Whenever wedding season rolls around, the issue of inviting children becomes a hot topic, with tons of opinions rolling around the internet. I've read a good number of both pro and con pieces, including an essay written last year on Refinery29 that convincingly argues against spending the entire ceremony holed up in the church lobby for fear your 1-year-old will become disruptive. And I've still concluded that children are more than welcome at our August wedding, including the tiny, rambunctious flower girl and ring bearer, both barely 3, who will most certainly need parental help getting down the aisle.
Because, you see, not all kids are unpredictable 1-year-olds who make it impossible for the parents to enjoy the grownup festivities. Very young babies, for instance, can be worn in a carrier and might just sleep through the whole event — so easy. Then, there are reasonably well-behaved 5-year-olds whom the parents might like to bring rather than shell out for a babysitter. There are 12-year-olds who might actually be excited to attend their first wedding and sulk if you decide to leave them at home (I was one once).
Some of my favourite wedding memories are kid-related, like getting pulled out on the dance floor by someone's 4-year-old, who got the party started well before any of the adults had nearly enough drinks to do the Electric Slide. This joy is pure. When was the last time you danced without being fuelled by alcohol or making when-is-Uber-going-to-get-here calculations in your head? I have a friend whose baby had been to five weddings by the time he was 6 months old, and when I see the photos of her, her husband, and their son hamming it up in a photo booth with their cowboy hats and moustaches, I think... How is this NOT the best way to have a wedding?!

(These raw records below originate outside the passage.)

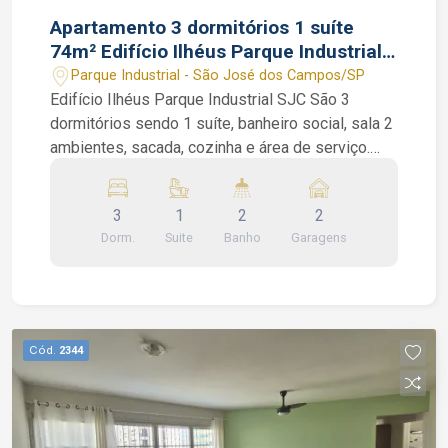
Apartamento 3 dormitórios 1 suíte
74m² Edifício Ilhéus Parque Industrial
SJC SP 2 vagas cobertas
Parque Industrial - São José dos Campos/SP
Edifício Ilhéus Parque Industrial SJC São 3
dormitórios sendo 1 suíte, banheiro social, sala 2
ambientes, sacada, cozinha e área de serviço.
Condomínio com: piscina adulto e infantil,
playground e salão de festas. Edifício com torre
3
1
2
2
única e portaria 24 horas Interessados falar com
Dorm.
Suite
Banho
Garagens
corretor de imóveis João Ferreira de CRECI
234.934 F (12) 99668-3140 WhatsApp
Cód.
2344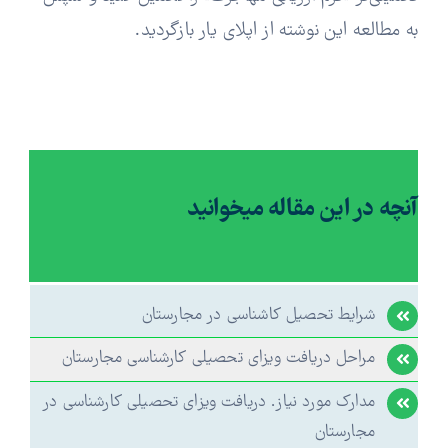
به مطالعه این نوشته از اپلای یار بازگردید.
آنچه در این مقاله میخوانید
شرایط تحصیل کاشناسی در مجارستان
مراحل دریافت ویزای تحصیلی کارشناسی مجارستان
مدارک مورد نیاز. دریافت ویزای تحصیلی کارشناسی در
مجارستان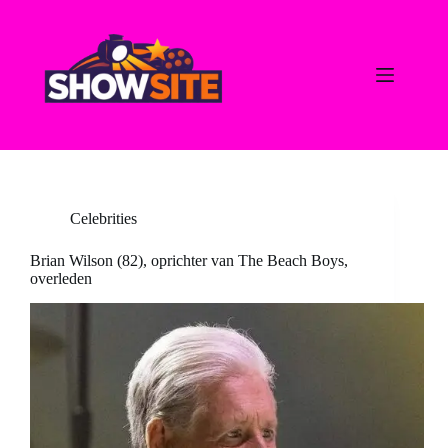
Ga
naar
de
inhoud
Celebrities
Brian Wilson (82), oprichter van The Beach Boys,
overleden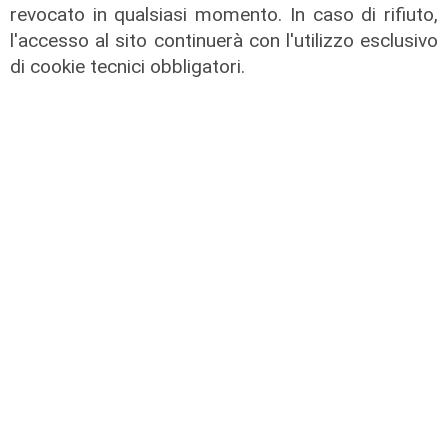
revocato in qualsiasi momento. In caso di rifiuto,
TGN sera edizione del 06/06/2025
l'accesso al sito continuerà con l'utilizzo esclusivo
06/06/2025
di cookie tecnici obbligatori.
di Redazione
TGN sera edizione del 05/06/2025
05/06/2025
di Redazione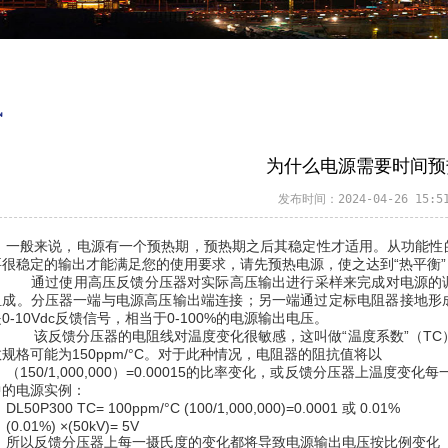
讯
为什么电源需要时间预
发布时间：2024-04-26 15:51
一般来说，电源有一个预热期，预热期之后其稳定性才适用。从功能性
要很稳定的输出才能满足您的使用要求，请先预热电源，使之达到“热平衡
通过使用高压反馈分压器对实际高压输出进行采样来完成对电源的调
组成。分压器一端与电源高压输出端连接；另一端通过定标电阻器接地形
0-10Vdc反馈信号，相当于0-100%的电源输出电压。
该反馈分压器的电阻线对温度变化很敏感，这叫做“温度系数”（TC
规格可能为150ppm/°C。对于此种情况，电阻器的阻抗值将以
（150/1,000,000）=0.00015的比率变化，或反馈分压器上温度变
中的电源实例：
DL50P300 TC= 100ppm/°C (100/1,000,000)=0.0001 或 0.01%
(0.01%) ×(50kV)= 5V
所以反馈分压器上每一摄氏度的变化都将导致电源输出电压按比例变化（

I've had many a conversation with family members who don't agree with me. "It's inappropriate to have kids at an evening event like this," they argue. I don't understand this. What is inappropriate about a celebration that includes all generations? Why are we not treating children like...people? And, if we're going to be honest with ourselves, there are plenty of adults who act like children after a few signature cocktails.
Let the parents make the call. They know their children's proclivities for tantrums, or lack thereof — as well as their own chances of finding a babysitter — better than you. If you have major budget restrictions, perhaps having a child-free wedding is the way to go (though don't forget that adults make a much larger dent in the overall bottom line). But if you're planning not to invite kids because they are "annoying," maybe you're the annoying one, hmm?
If we're going to be honest with ourselves, there are plenty of adults who act like children after a few signature cocktails.
Speaking of annoying: "Kids are not suited to sitting still and watching a couple talk about being together for better or [worse]," writer Ellen Scott opines in an article on Metro U.K. "They don’t understand the significance of these big, grand vows, and they won’t appreciate all the emotions going down in the room."
I feel like this doesn't give kids enough credit. People don't magically sprout the ability to understand love when they turn 18; children are growing human beings, so there's nothing inappropriate about exposing them to the full range of emotions shared and enjoyed by other human beings, rather than being ostracised. Besides, they will be adults someday — adults who are part of your circle, whom you would want to have in your life.
Scott continues by saying that if she were getting married, she would only want people "who actually give a shit about my relationship to be in the room (or in the overgrown garden decorated with twinkling lights, whatever). People who might cry a little. People who are really glad to have been invited. Young children of my friends and family are not those people. They do not give a tiny shit about my love life."
I hate to burst your bubble, but do you really think your friends' random dates or your great-aunt you haven't seen in 10 years really give a shit about your love life? Or are some of the adults there because they feel a sense of obligation, or because people run to open bars like moths to a flame? Come on.
I've also had conversations throughout our wedding-planning process about ways to trim the guest list, and I would never consider not inviting the child of a close friend. If you're important to me, your offspring is important to me. You know who I would rather not have there? Some guy a distant "aunt" has been dating for three weeks. I have every doubt in that guy's ability to truly give a tiny shit about my love life.
Finally, Scott writes: "Having children at a wedding means that all the adults have to be on their best, kid-friendly behaviour, going light on the booze, skipping the sweary anecdotes, and always keeping an eye on your table while you’re dancing in case your child finishes their book and decides to knock over the cake."
So, I ask this writer, are weddings just a place to get drunk and tell dirty jokes then? Or is the point to celebrate your friends' new union? Which is it? Because a celebration of love is an all-ages kind of thing.